Au Mexique, traditions préhispaniques et rituels chrétiens se sont amalgamés pour célébrer dans la joie le jour des morts.
Ce jour-là, les familles se réunissent et rendent hommage à leurs défunts. Non seulement, on visite les cimetières, on élève des autels dédiés à la mémoire des ancêtres, mais on partage même les repas avec eux. Des figurines en forme de squelette envahissent les maisons et l’espace public. C’est à qui imaginera les scènes les plus cocasses. Avec humour, le macabre se fait miroir critique de la société tandis que, pour leur plus grand plaisir, les enfants se régalent de calaveras, crânes en sucre parés de mille motifs. Au fil du temps, des figures se sont imposées telle la Catarina gravée par José Guadalupe Posada (1852-1913). Avec son chapeau fleuri orné de plumes d’autruche, elle est devenue selon l’écrivain-essayiste Carlos Mosivais « emblème de la mexicanité ». Sa beauté singulière a inspiré des artistes comme Diego Rivera qui l’a placée au centre de son célèbre tableau Songe d’un après-midi à la Almenada Central aux côtés de Frida Kahlo.

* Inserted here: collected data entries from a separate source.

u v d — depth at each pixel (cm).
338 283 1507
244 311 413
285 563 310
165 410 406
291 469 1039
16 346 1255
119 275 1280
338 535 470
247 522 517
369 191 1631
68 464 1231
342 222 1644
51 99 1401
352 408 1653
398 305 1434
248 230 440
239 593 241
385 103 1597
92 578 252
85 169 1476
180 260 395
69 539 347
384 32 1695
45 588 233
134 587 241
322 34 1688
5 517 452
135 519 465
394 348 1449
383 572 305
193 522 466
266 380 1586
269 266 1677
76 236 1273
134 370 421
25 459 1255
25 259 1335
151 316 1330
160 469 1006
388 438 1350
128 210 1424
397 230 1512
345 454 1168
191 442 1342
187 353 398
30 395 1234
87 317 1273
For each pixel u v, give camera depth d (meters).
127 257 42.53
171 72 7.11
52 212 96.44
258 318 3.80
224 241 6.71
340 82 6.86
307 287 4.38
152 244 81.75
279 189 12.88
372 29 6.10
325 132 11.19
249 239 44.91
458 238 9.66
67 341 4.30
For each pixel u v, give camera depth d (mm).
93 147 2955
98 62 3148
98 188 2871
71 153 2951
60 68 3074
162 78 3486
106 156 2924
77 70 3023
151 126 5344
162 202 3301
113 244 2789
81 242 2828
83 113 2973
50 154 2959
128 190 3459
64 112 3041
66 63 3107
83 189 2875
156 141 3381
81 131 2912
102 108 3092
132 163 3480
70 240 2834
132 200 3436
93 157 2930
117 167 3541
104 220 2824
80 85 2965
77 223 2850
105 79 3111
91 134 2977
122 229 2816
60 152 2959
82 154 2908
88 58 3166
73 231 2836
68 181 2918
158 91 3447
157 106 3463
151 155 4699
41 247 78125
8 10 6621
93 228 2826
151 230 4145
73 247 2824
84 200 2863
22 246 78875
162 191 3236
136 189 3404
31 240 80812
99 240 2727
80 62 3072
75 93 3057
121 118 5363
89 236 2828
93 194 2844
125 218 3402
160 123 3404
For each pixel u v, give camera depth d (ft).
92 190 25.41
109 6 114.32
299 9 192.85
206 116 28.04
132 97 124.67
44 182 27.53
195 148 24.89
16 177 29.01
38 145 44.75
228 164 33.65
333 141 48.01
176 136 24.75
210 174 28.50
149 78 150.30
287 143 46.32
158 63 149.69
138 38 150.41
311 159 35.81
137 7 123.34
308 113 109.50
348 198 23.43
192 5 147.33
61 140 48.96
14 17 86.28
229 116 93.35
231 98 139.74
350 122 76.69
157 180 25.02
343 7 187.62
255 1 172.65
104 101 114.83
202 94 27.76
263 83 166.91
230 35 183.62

Dans Dia de Muertos, pop-up que viennent de réaliser Anne-Florence Lemasson et Dominique Ehrhard, la Catarina vêtue d’une longue robe cintrée donne le bras à un dandy moustachu, en redingote, coiffé d’un chapeau claque. C’est l’un des cinq petits théâtres en relief qui composent cet album dans lequel le lecteur est entraînés au coeur de la fête des disparus. Les squelettes s’y précipitent à cheval, en cariole, en trottinette… à vélo comme dans la fameuse gravure Las bicicletas de Posada. On poursuit avec les étals colorés du marché, avec un crâne qui préside au festin mortuaire et l’on termine au rythme de la musique des mariachis en sombrero qui font danser les couples toute la nuit.
Une fois encore, Dominique Ehrhard et Anne-Florence Lemasson nous surprennent. Leurs découpages, leurs mises en relief et en mouvement atteignent la perfection, capables qu’ils sont de faire participer, comme pour de vrai, le lecteur à la fête.